The road to ecological disaster is paved with good intentions. Years ago, an aid organization introduced Prosopis to Kenya. The relative of the acacia seemed like the perfect plant to rejuvenate the arid regions of Kenya. It grew quickly in intense heat, thrived in arid soil, renewed forage on rangeland and provided wood for charcoal production. Again, good intentions.
The Prosopis took to Kenya with too much enthusiasm and is now choking out the floral diversity ringing the deltas that feed Lake Turkana. The Prosopis crowd the shoreline and fill every available open patch with spiked fronds. The decreased plant diversity means fewer places for fish to spawn and mature and the salt-intolerant Prosopis act as a carbon sink as the salt-intolerant plants drop into the water. The Turkana can’t chop it down fast enough as it consumes the landscape. Sounds like the perfect place to spend a Saturday.
Dr. Dino Martins led a field excursion to the Kerio River delta to examine the effect the Prosopis is having on the local ecology. As the truck full of students bumped along the dirt track towards the lake, the plain was suddenly filled with spikey Prosopis. We walked through the thickets and looked for pollinating insects and other plants making a push for space, but the best way to examine the effects of the invasive plant is from the water.
Francis and Dr. Martins arranged for a couple of Turkana fishermen to take the class out in small groups to survey the river as it feeds Lake Turkana, the world’s largest desert lake.
As the Turkana fishermen paddled us along the Kerio River, we watched the shoreline for insects and birds making a living off the drastically altered river margin environment. Pied kingfishers swooped low over the water on the hunt along with beecatchers, malachite kingfishers, little green herons, and a solitary Goliath heron, the largest of the fishing birds to cruise the shoreline.
Near the river’s mouth, the Prosopis reluctantly gave way to cattails and the open water of Lake Turkana. On the horizon loomed Lothagam, a large outcrop of Late Miocene rock that we will be visiting in a few weeks. Up the narrow channel of the river we could also make out the cratered profile of Central Island, the biologist’s paradise we will be exploring next Sunday.

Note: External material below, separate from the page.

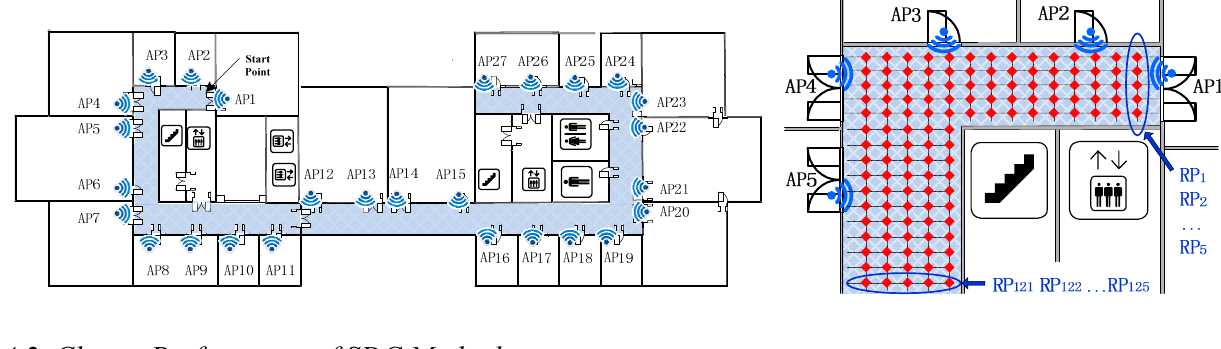
Figure 4. Floor plan for the indoor positioning experiment and reference point setting.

The original plan had been to turn the boat around once we reached the lake, but the fishermen wanted to examine their nets, which only seemed fair since they had hauled our constantly swiveling bodies down river. A white buoy marked the end of the first net suspended near the water’s surface, snaring large fish that tried to dart through the warm, mildly salty waters the net transected.

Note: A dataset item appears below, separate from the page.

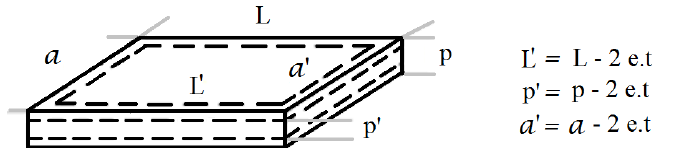
Figure 1. Theoretical representation of corrosion rate of a sheet by the reaction of aluminum–water. The active surface of the sheet as a function of the initial aluminum mass W Al ,0 , purity η and density ρ is described by Equation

As we creeped along the net, the students had the chance to meet some of the freshwater fish that call Turkana home. Nile perch and Nile tilapia are staples of the fisherman’s haul and they were in abundance, their name demonstrating the geologically recent connection Turkana shared with the Nile River. More exotic fish included catfish with long whiskers and trailing tail streamers and a tiger fish, an animal named for the massive, caniniform teeth crowding its mouth.
Soon, the floor of the boat was filled with fish, though the fisherman did not plow through the lake, taking every fish in their path. Instead, they managed the lake’s resources, throwing female fish back into the lake and allowing smaller fish to swim through the net unscathed.
The return journey took the boats past hippo trails through the reeds and back to the Prosopis-dominated wetland. In an environment as arid as the Turkana Basin, sustainable management of freshwater resources is critical, and such management relies on careful collection of raw data on the plants and animals that call the rivers, deltas, and lake home.
Several of the students in the field school have taken on research projects that address the freshwater ecosystem in such an arid setting. Aaron and Rachel are examining insect communities along the Turkwel River while Rosie considers the river’s fish diversity and the parasites that live on the minnows and tilapia in the river and in the newly-built fish ponds at TBI, the brainchild of Acacia Leakey.
Ashley is looking into the invertebrate, microfaunas found in each of the new fish ponds and in the open river. Sam is going to the root of the Turkana freshwater ecosystem by studying the diversity of algae found in the separate fish ponds while Holly and Meg are looking at the abundance and diet of water crickets along the river.
Ideally these student projects generate hypotheses and pilot data that will seed further research on the delicate freshwater ecosystem in the Turkana Basin as it struggles to find balance in the face of climate change, invasive species, and human population growth.